To calculate the acceleration vector, we need to take the derivative of the velocity vector with respect to time (\( t \)):

• \[\overrightarrow{a} = \frac {d\overrightarrow{v}} {dt}\]

This implies differentiating each component of the velocity vector separately. For the exercise given, the velocity vector differentiates to yield:

• \[ \overrightarrow{a} = [6 - 8t] \hat{\mathbf{i}} \]

The constant vertical velocity component means that there is no acceleration in the \( \hat{\mathbf{j}} \) direction.

This simplified form of the acceleration vector shows that only the horizontal component changes over time, and we can calculate it at specific times by substituting values of \( t \).

Speed Calculation

Speed represents the magnitude of the velocity vector and conveys how fast an object is moving regardless of direction. Unlike velocity, speed is a scalar, meaning it has only a magnitude, not direction.

To calculate speed from a velocity vector, use the Pythagorean theorem to find the magnitude:

• \[|v| = \sqrt{v_x^2 + v_y^2}\]

Substituting the given components:

• 
  \[|v| = \sqrt{(6.0 \, m/s^2 \cdot t - 4.0 \, m/s^3 \cdot t^2)^2 + (8.0 \, m/s)^2} \].

This expression provides a method to find the speed at any given time. For example, to find when the speed equals a specific value, like 10 \( m/s \), substitute this into the expression and solve for \( t \), often yielding multiple possible times.

Derivative of Velocity

The derivative of a function describes how the function changes with respect to one of its variables—in this case, time (\( t \)).

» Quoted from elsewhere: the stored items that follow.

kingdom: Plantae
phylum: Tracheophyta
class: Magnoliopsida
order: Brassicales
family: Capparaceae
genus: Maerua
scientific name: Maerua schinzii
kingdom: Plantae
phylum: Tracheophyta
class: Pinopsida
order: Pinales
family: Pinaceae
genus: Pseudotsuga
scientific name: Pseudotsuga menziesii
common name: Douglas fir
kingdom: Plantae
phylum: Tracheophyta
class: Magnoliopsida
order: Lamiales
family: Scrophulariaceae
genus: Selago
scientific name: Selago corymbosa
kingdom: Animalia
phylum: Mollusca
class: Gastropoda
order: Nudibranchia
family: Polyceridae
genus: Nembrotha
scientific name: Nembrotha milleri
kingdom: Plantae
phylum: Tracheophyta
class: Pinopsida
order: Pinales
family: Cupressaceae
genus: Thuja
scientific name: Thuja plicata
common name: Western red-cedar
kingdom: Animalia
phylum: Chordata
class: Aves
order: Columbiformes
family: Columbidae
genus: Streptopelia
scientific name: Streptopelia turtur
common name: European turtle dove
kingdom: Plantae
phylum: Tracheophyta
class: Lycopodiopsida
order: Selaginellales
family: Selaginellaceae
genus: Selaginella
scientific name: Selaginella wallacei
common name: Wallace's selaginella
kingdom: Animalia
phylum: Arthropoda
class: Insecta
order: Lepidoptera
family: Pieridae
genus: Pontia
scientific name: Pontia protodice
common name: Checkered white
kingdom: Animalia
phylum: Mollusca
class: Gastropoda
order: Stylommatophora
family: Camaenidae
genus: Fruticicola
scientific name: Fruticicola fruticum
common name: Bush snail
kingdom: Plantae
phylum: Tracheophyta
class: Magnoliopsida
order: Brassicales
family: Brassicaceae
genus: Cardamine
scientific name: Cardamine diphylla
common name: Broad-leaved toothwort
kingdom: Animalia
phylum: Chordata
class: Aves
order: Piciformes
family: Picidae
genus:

The derivative of the velocity vector gives us the acceleration vector, indicating how quickly the velocity is changing. Using the derivative is crucial in finding the acceleration when dealing with time-dependent velocity expressions.

For example, differentiating the velocity vector:

• \[\overrightarrow{v} = (6.0 \, m/s^2 \cdot t - 4.0 \, m/s^3 \cdot t^2) \hat{\mathbf{i}} + (8.0 \, m/s) \hat{\mathbf{j}}\]

With respect to time gives:

• \[\overrightarrow{a} = (6 - 8t) \hat{\mathbf{i}}\]

This illustrates the process of taking a derivative and helps understand how changes in velocity affect the motion of the particle over time.